# [TASK ITEM]
Please report every line in the entries that contains the string "Hook".

# [AVAILABLE DATA]

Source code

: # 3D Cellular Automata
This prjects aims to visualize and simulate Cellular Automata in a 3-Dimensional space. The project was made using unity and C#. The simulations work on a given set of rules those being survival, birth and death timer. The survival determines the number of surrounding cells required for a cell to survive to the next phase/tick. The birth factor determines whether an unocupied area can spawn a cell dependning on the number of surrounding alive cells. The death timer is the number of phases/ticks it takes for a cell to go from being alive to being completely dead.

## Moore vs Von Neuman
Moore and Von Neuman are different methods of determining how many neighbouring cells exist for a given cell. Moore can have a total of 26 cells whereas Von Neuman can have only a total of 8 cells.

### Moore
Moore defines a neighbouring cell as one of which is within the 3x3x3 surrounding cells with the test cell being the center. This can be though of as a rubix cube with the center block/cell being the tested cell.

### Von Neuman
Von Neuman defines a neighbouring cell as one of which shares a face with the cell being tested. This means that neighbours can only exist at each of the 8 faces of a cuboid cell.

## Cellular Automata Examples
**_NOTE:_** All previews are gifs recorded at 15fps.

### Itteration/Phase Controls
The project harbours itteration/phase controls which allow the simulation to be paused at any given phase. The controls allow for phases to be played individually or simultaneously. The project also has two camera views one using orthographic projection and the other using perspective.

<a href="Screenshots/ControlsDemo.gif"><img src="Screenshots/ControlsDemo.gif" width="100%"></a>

...

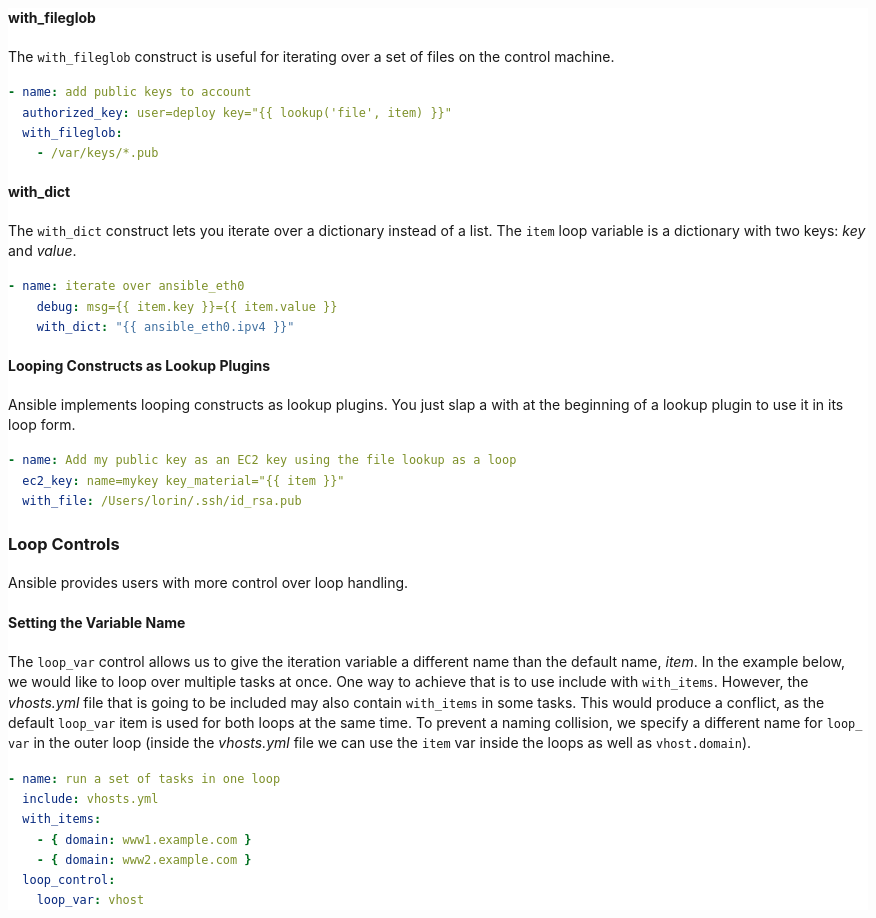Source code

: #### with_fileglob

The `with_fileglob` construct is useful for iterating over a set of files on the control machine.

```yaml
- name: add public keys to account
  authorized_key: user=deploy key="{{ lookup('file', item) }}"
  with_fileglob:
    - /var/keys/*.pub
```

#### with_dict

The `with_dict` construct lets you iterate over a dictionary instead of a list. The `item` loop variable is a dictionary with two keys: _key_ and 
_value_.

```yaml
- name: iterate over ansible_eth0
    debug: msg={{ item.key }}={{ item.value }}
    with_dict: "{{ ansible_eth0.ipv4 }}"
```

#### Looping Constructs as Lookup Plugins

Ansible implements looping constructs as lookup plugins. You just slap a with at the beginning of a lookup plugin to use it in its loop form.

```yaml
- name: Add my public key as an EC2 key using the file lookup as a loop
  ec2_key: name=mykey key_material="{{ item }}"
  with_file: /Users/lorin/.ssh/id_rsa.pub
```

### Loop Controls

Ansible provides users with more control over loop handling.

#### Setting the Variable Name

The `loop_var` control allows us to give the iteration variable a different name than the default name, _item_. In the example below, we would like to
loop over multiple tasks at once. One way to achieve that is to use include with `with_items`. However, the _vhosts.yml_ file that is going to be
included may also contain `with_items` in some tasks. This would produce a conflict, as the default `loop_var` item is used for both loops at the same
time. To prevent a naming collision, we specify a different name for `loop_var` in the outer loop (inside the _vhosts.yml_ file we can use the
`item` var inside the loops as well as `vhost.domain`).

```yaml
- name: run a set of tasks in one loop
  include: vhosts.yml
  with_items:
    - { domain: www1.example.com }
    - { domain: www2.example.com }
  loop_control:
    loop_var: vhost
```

--

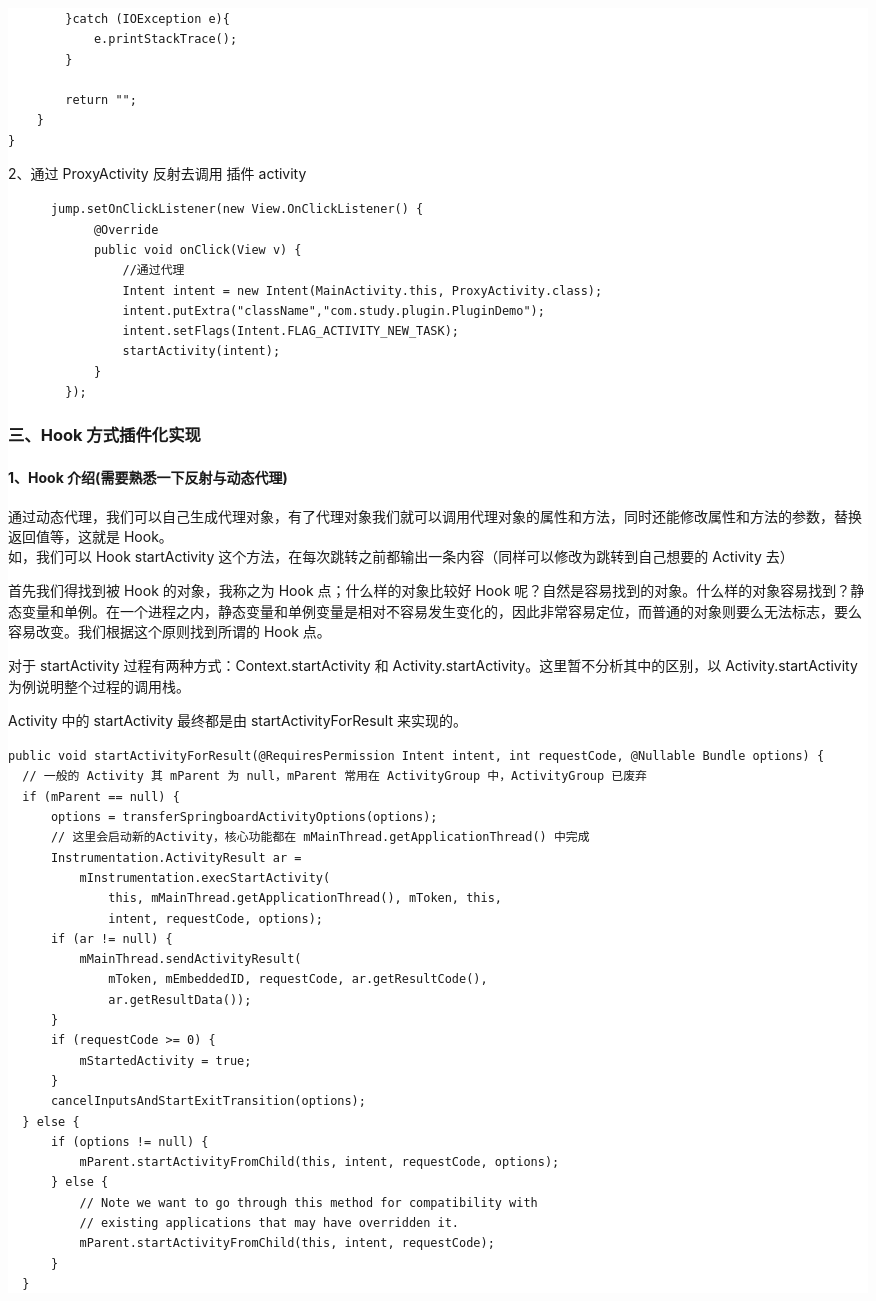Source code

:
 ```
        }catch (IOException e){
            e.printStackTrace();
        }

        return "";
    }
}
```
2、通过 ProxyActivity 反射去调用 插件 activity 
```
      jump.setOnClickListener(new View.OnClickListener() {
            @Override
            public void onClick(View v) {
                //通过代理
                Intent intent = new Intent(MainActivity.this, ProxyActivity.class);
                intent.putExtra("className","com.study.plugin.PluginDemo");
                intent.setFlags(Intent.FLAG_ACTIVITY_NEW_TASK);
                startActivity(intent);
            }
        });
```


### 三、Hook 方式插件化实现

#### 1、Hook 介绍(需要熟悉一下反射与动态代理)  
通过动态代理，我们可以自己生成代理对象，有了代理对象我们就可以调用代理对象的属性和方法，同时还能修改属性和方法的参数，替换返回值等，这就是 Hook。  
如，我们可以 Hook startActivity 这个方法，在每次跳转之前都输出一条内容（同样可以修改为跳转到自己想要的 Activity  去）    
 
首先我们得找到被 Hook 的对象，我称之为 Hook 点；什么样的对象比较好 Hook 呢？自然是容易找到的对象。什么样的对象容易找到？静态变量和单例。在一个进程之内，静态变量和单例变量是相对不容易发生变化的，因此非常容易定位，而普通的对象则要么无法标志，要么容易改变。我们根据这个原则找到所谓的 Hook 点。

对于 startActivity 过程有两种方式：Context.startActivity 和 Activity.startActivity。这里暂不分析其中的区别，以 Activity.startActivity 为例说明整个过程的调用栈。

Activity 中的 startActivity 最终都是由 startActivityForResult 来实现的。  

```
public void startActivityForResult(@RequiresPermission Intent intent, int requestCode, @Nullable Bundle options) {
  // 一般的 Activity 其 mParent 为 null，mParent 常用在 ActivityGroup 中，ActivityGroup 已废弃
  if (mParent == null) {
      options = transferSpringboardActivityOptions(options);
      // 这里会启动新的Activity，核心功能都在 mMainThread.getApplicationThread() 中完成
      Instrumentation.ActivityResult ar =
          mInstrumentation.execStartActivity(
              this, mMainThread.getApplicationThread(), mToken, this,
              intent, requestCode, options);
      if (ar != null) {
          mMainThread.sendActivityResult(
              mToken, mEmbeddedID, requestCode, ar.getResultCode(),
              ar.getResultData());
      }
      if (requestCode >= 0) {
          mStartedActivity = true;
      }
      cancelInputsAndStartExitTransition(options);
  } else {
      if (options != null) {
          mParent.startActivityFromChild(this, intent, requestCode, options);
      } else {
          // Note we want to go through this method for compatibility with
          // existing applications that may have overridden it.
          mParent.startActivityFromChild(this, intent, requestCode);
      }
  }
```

# [EXERCISE ANSWER]
### 三、Hook 方式插件化实现
#### 1、Hook 介绍(需要熟悉一下反射与动态代理)  
通过动态代理，我们可以自己生成代理对象，有了代理对象我们就可以调用代理对象的属性和方法，同时还能修改属性和方法的参数，替换返回值等，这就是 Hook。  
如，我们可以 Hook startActivity 这个方法，在每次跳转之前都输出一条内容（同样可以修改为跳转到自己想要的 Activity  去）    
首先我们得找到被 Hook 的对象，我称之为 Hook 点；什么样的对象比较好 Hook 呢？自然是容易找到的对象。什么样的对象容易找到？静态变量和单例。在一个进程之内，静态变量和单例变量是相对不容易发生变化的，因此非常容易定位，而普通的对象则要么无法标志，要么容易改变。我们根据这个原则找到所谓的 Hook 点。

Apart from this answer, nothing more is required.